## [Task instructions]
1. Reproduce a passage of the faith reflection below, starting at the words "Somewhere down the" and stopping after "me…….the right direction:0)".
2. List each line of the records that includes the word "Cyperus".

## [Text excerpt]
┄┄┄┄┄┄┄┄┄┄┄┄┄┄┄┄┄┄┄┄

One of those “Lessons in Between”

Every now and then HE peels back the dead skin. Slowly I start to notice the coldness of the world. Slowly I notice the burdens of others that have been in front of me for awhile. I’m raw…like an open wound. Sensitive to every move.  Things I love to do seem less important because he’s calling me to see something different. Its like I can feel him lifting my chin towards him as if I had been going about my business, looking straight ahead, not realizing that I wasn’t going anywhere, where at least not where I THOUGHT I was going
I am in a season of growth. Dwelling in HIS presence and calling on HIM to reveal whatever HE wants me to see. Tugging gently and reminding my that He IS. Telling me not to be content with my beautiful circumstances…but revealing that, HIS purpose for me is so much bigger than a beautiful family, a dedicated husband and a nice home…more than security and safety and prayers of thanksgiving. As if he’s saying “MY DEAR DESTINY….this is  not all I have for you. I know you enjoy these things that I have blessed you with, but if you take my hand I will lead you to eternity…and you will have everlasting joy…COME”
Somewhere down the road my TRUE purpose got mixed up with the my own desires, his desires for me and the American dream. I’m now  in a season of my life where I have to sort it all out. So I can know that where I’m going is where he wants me to go and not where I think I should go. It calls me to seek him with all my heart..to ask him and reveal to me my purpose and to live out that purpose for HIS Kingdom. It might very well be serving my family and community…what I am doing right now. BUT I MUST KNOW THAT…I must not second guess…I must know that his hand is guiding me…….the right direction:0)

┄┄┄┄┄┄┄┄┄┄┄┄┄┄┄┄┄┄┄┄

(Dataset records)
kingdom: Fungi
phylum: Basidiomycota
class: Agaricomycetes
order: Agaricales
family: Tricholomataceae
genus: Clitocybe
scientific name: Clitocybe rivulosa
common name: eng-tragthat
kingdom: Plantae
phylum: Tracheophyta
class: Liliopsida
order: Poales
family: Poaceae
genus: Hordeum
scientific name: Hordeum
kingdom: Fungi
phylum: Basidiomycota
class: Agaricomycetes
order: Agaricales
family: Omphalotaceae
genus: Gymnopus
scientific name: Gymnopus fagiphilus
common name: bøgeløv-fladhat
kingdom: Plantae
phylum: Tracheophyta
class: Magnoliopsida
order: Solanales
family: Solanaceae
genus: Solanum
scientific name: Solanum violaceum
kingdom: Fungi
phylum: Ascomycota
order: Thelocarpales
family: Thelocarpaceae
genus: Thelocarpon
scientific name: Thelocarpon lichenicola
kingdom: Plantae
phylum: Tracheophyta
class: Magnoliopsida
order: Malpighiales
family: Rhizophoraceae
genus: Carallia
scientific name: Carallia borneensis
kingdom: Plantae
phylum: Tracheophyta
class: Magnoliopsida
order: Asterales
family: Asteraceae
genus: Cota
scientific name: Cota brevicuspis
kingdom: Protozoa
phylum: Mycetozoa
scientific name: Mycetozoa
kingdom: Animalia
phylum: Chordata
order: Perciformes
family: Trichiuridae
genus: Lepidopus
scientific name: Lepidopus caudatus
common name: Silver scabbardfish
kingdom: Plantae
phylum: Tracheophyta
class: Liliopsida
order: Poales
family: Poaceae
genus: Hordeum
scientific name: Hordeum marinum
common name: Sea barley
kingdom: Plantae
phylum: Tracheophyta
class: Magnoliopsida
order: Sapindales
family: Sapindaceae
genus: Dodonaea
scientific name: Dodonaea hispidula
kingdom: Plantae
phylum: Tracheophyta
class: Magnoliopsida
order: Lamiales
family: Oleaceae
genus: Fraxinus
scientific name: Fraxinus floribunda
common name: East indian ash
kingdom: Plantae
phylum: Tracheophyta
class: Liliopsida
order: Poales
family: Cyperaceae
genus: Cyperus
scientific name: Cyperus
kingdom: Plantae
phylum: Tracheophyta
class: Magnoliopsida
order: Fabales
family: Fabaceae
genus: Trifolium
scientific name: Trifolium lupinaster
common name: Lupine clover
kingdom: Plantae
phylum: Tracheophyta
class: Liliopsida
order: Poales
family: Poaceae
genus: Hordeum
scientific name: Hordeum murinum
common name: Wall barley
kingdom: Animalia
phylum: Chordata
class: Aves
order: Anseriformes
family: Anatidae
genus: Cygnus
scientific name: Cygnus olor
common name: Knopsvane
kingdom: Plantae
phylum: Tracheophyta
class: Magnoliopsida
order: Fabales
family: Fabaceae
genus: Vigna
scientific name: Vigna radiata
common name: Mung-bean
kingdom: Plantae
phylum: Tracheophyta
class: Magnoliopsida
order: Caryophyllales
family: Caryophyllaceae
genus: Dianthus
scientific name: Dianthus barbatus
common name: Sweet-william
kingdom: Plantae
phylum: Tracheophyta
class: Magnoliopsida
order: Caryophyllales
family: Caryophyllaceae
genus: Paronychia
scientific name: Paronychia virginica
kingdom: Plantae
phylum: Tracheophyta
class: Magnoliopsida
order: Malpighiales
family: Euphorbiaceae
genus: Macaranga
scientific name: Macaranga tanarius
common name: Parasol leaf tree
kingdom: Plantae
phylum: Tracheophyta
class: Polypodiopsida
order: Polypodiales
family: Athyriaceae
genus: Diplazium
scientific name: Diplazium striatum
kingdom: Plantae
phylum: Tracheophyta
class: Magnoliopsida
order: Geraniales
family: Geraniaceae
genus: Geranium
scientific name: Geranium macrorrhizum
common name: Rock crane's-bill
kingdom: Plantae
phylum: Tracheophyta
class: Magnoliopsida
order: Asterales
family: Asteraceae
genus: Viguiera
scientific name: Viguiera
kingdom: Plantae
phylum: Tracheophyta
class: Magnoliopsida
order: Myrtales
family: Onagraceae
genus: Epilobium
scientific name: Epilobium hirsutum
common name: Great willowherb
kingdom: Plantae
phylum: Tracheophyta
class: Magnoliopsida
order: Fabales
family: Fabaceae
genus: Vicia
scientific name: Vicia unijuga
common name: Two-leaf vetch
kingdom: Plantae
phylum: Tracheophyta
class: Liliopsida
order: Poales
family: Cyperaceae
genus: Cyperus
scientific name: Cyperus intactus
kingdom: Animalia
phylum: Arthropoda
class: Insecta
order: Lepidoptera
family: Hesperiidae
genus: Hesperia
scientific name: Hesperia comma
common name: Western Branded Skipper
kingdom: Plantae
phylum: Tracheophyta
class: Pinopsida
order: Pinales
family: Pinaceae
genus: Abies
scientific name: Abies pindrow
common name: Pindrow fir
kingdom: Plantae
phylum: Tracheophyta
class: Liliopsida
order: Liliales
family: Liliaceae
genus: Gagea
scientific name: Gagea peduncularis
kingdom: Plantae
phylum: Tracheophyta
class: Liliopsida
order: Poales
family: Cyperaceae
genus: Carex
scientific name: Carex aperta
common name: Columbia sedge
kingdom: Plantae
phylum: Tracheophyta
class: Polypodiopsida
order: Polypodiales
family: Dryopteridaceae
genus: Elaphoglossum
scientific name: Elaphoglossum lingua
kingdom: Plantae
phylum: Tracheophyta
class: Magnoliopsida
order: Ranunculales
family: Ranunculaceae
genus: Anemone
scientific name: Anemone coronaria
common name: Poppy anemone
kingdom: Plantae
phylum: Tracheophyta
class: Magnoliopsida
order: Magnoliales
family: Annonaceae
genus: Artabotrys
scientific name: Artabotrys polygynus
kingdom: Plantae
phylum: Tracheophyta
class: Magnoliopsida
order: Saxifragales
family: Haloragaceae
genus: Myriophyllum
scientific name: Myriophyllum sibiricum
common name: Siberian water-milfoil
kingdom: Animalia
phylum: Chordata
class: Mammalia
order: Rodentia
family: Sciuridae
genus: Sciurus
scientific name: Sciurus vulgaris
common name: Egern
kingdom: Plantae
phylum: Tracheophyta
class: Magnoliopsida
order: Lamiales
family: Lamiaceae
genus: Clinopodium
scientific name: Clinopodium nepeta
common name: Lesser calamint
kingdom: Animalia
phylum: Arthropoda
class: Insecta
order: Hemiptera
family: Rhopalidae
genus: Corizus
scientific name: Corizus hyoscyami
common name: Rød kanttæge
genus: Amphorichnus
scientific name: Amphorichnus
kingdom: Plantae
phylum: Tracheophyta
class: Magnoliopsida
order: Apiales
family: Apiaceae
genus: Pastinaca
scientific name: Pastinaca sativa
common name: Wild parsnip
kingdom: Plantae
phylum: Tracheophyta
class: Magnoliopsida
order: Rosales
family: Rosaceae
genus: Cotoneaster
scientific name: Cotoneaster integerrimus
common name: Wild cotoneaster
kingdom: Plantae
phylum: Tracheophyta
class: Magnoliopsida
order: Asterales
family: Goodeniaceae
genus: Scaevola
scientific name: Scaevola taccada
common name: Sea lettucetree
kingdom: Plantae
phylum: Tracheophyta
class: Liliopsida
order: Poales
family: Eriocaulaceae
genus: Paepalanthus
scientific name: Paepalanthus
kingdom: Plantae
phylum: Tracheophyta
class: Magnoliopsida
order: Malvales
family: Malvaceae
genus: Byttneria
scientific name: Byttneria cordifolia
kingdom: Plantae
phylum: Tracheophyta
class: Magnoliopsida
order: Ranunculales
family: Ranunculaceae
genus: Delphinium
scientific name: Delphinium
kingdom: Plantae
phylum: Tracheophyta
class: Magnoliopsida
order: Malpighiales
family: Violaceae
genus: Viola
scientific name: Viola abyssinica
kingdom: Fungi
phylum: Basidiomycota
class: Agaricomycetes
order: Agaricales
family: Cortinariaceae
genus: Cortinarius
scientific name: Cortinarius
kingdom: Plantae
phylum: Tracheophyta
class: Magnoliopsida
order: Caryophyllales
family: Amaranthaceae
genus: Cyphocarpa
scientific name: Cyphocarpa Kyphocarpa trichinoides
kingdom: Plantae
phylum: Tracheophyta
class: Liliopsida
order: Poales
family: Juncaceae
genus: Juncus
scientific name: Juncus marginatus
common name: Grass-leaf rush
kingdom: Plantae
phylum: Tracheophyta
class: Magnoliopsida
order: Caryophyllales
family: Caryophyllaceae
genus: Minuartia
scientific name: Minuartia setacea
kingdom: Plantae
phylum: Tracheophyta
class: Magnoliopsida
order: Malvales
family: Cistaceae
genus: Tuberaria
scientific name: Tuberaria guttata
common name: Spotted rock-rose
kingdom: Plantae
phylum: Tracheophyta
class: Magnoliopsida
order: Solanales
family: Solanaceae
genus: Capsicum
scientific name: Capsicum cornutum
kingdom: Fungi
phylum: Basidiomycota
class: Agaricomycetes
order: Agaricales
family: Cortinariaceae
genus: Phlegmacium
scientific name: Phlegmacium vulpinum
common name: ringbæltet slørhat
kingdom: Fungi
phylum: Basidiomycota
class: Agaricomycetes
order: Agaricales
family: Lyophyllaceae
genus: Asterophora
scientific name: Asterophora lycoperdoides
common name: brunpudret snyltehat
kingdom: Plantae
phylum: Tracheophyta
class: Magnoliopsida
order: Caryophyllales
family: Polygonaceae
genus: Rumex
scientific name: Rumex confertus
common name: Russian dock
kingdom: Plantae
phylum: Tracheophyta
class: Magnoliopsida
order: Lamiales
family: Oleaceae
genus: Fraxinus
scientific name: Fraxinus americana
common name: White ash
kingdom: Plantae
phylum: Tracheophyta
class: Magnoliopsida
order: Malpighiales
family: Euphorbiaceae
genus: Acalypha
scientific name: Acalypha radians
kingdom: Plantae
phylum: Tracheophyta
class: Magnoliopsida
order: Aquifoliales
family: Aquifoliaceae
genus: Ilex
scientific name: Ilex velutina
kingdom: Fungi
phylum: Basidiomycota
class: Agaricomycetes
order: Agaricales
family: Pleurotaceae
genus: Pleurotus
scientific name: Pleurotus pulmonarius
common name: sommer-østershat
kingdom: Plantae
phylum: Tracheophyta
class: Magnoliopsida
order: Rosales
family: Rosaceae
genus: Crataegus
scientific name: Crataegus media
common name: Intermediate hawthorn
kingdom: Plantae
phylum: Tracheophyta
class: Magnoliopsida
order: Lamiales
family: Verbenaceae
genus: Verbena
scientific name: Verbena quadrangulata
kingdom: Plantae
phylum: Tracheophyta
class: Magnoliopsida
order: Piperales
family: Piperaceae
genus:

┄┄┄┄┄┄┄┄┄┄┄┄┄┄┄┄┄┄┄┄

## [Solutions per task]
1.
Somewhere down the road my TRUE purpose got mixed up with the my own desires, his desires for me and the American dream. I’m now  in a season of my life where I have to sort it all out. So I can know that where I’m going is where he wants me to go and not where I think I should go. It calls me to seek him with all my heart..to ask him and reveal to me my purpose and to live out that purpose for HIS Kingdom. It might very well be serving my family and community…what I am doing right now. BUT I MUST KNOW THAT…I must not second guess…I must know that his hand is guiding me…….the right direction:0)

2.
genus: Cyperus
scientific name: Cyperus
genus: Cyperus
scientific name: Cyperus intactus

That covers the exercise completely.